▶ [Revision comparison data]
☆ ☆ ☆ ☆ ☆ ☆ ☆
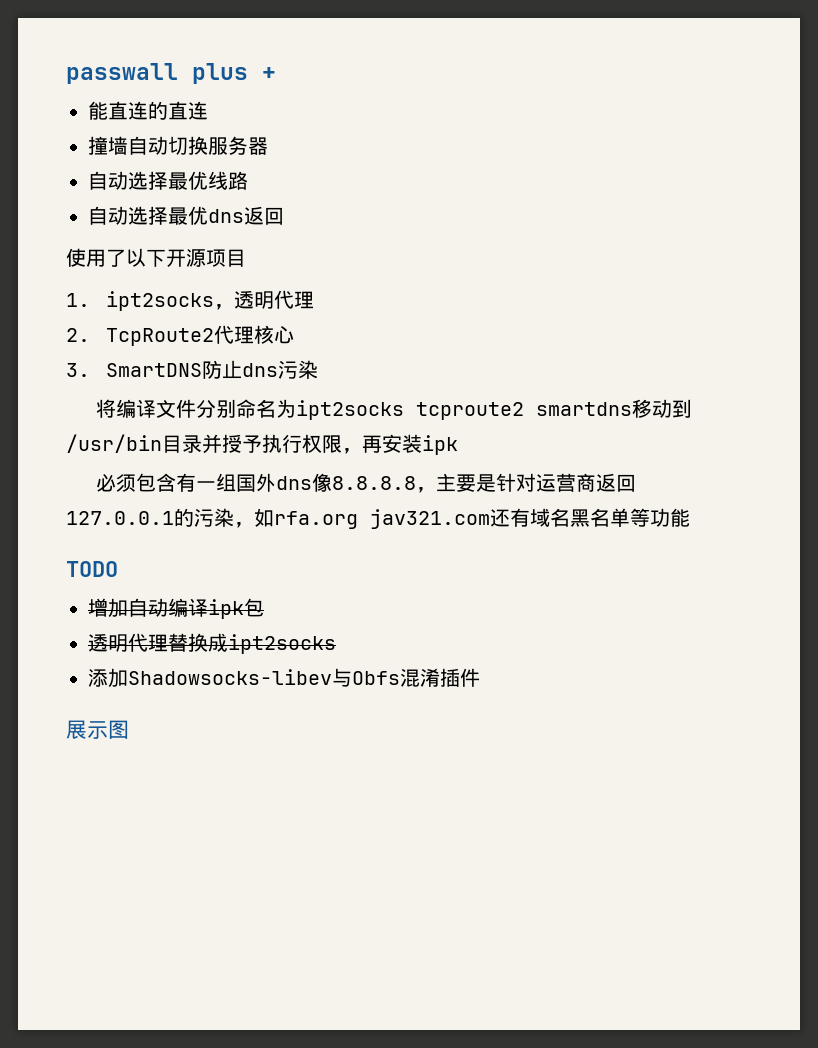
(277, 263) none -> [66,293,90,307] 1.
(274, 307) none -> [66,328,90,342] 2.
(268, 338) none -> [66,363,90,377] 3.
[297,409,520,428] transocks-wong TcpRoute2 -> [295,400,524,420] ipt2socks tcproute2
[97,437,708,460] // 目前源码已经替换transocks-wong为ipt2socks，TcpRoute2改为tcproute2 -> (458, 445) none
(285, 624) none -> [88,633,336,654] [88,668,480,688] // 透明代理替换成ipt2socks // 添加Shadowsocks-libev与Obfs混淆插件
☆ ☆ ☆ ☆ ☆ ☆ ☆
Please give the entries above again exactly as written, leaving out any pictures.

▶ [WRITTEN REPLY]
(277, 263) none -> [66,293,90,307] 1.
(274, 307) none -> [66,328,90,342] 2.
(268, 338) none -> [66,363,90,377] 3.
[297,409,520,428] transocks-wong TcpRoute2 -> [295,400,524,420] ipt2socks tcproute2
[97,437,708,460] // 目前源码已经替换transocks-wong为ipt2socks，TcpRoute2改为tcproute2 -> (458, 445) none
(285, 624) none -> [88,633,336,654] [88,668,480,688] // 透明代理替换成ipt2socks // 添加Shadowsocks-libev与Obfs混淆插件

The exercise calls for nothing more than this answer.